Stokowski Symphonic Transcriptions

Brilliant recordings of Stokowski’s technicolor spectaculars

Author: 
Edward Greenfield

Stokowski Symphonic Transcriptions

  • (A) Night on the Bare Mountain
  • Khovanshchina, Entr'acte (Act IV)
  • Boris Godunov, Symphonic Synthesis (arr/orch Stokowski)
  • Pictures at an Exhibition
  • (6) Songs, No. 6, Again, as before, alone
  • (2) Morceaux, Humoresque, E minor
  • Traditional Slavic Christmas Music

Stokowski’s orchestrations, as flamboyant and full of flair as his interpretations as a conductor, have increasingly been accepted and welcomed on disc, a good sign that rigidly purist attitudes have nowadays softened. This Naxos collection of Stokowski’s arrangements of Mussorgsky under José Serebrier follows directly on Matthias Bamert’s and Oliver Knussen’s discs, and quite apart from the budget price proves the most formidable rival, offering outstanding performances by the Bournemouth Symphony Orchestra, brilliantly recorded in sound if anything even more spectacular and more cleanly focused than that on the discs from Chandos and DG.

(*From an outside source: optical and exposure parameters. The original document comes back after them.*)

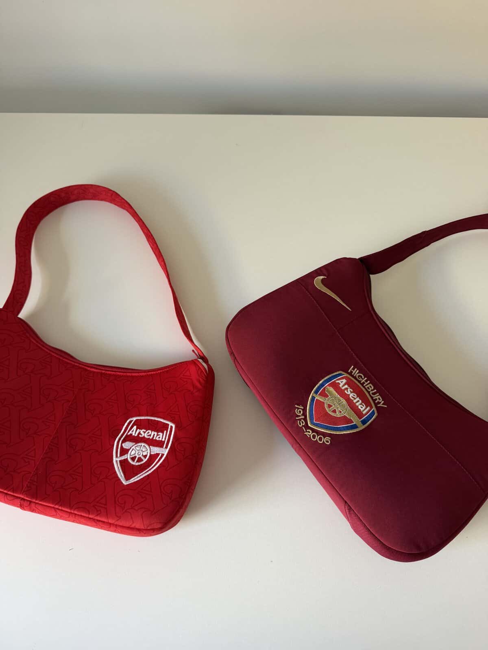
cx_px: 244
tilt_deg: -67.7
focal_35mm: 24
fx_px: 451
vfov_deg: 71.6
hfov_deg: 56.8
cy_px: 325
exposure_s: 1/121
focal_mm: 6.76
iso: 200
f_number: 1.78
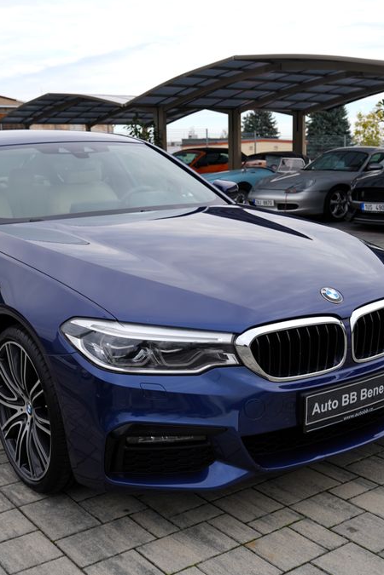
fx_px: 704
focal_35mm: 44
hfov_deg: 30.4
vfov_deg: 44.5
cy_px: 286
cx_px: 146
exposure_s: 1/100
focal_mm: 29
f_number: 5
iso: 50
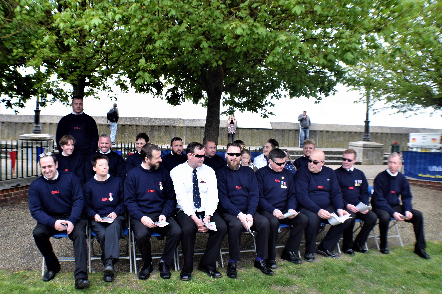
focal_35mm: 30
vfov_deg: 43.6
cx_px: 221
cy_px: 147
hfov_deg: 61.9
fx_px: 368
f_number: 8
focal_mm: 20
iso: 280
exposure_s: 1/250
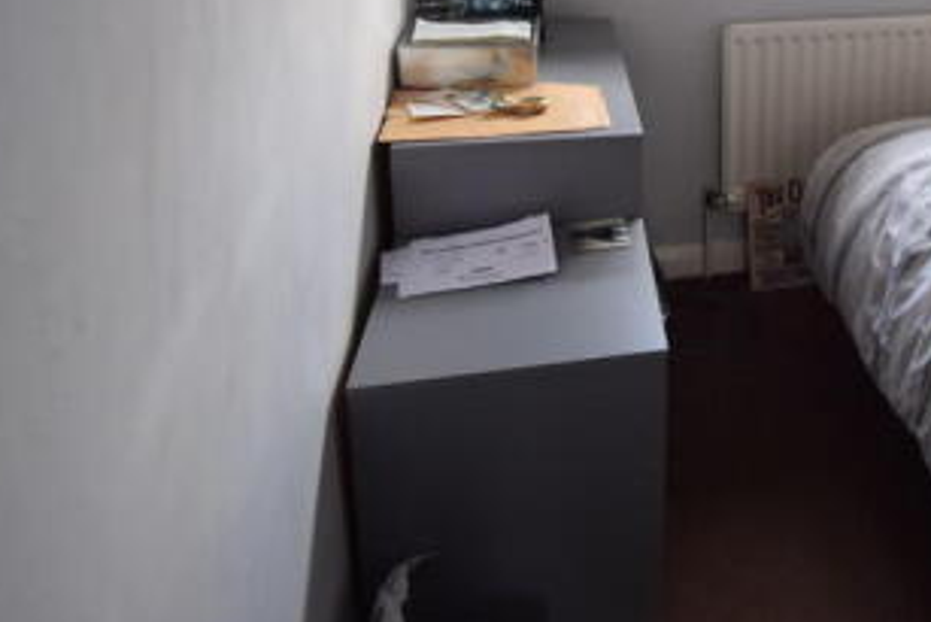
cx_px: 802
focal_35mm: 32
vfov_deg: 37.1
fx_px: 828
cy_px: 8
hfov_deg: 52.9
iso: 400
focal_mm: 10
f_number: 4.5
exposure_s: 1/13
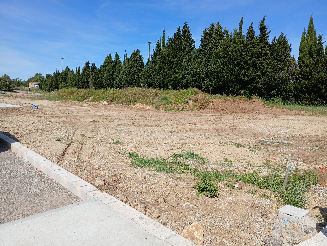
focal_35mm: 26
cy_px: 123
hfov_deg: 67.3
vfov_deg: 53.1
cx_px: 164
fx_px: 246
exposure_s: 1/703
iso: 20
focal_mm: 3.98
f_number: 1.8
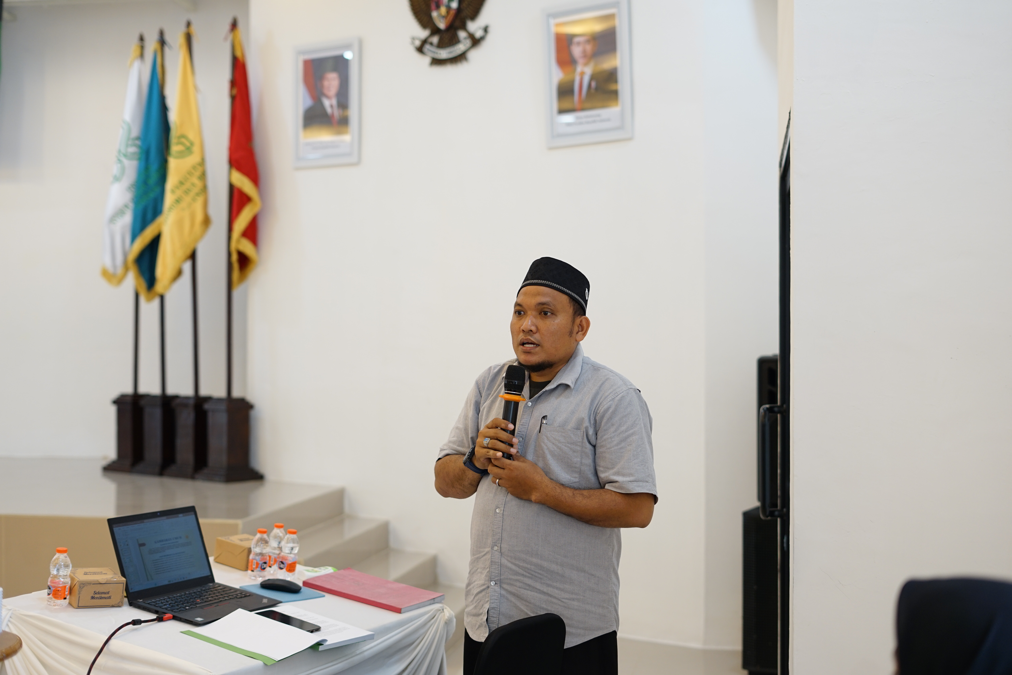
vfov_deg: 27.0
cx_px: 506
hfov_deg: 39.6
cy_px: 338
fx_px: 1405
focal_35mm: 50
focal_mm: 50
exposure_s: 1/100
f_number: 2.5
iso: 320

Few would claim that Stokowski’s arrangement of Pictures at an Exhibition matches, let alone outshines, that of Ravel. But with its weighty brass it is certainly more Russian. In fact – one of the most serious shortcomings – Stokowski omits two of the movements, ‘Tuileries’ and the ‘Market Place at Limoges’ on the grounds that they are too French. Yet Serebrier’s new performance, like that of Bamert, makes it very convincing with speeds well chosen and the brass wonderfully incisive. If I find Knussen disappointing, despite fine playing from the Cleveland Orchestra, it is largely through several odd choices of speed, with that for ‘Bydlo, the Polish Ox Cart’ so fast that it loses all menace, and ‘The Hut on Fowl’s Legs’ so fast it sounds rushed: Serebrier is steadier, with finer detail.

The atmospheric qualities of the Boris Godunov Symphonic Synthesis come over superbly too, starting with a hauntingly rarefied bassoon solo, even if the recording catches the clicking of the keys. The mystery of the chimes in the Coronation scene as well as the Death scene are even more evocative than with Bamert. If A Night on the Bare Mountain finds the Naxos recording rather less immediate than in the other items, the weight of the arrangement comes over well, and the Khovanshchina Entr’acte has impressive weight and clarity.

The extra items also weigh in Serebrier’s favour: an arrangement of a Tchaikovsky song that explores an astonishingly wide emotional range within a tiny span and the jolly Humoresque, a piano piece that Stravinsky memorably used in his ballet The Fairy’s Kiss. Finally, a baldly effective piece, attributed to Stokowski himself, based not just on a Christmas hymn but on Ippolitov-Ivanov’s In a Manger. It is good news that Serebrier is now going to record a disc of Stokowski’s arrangements of Bach.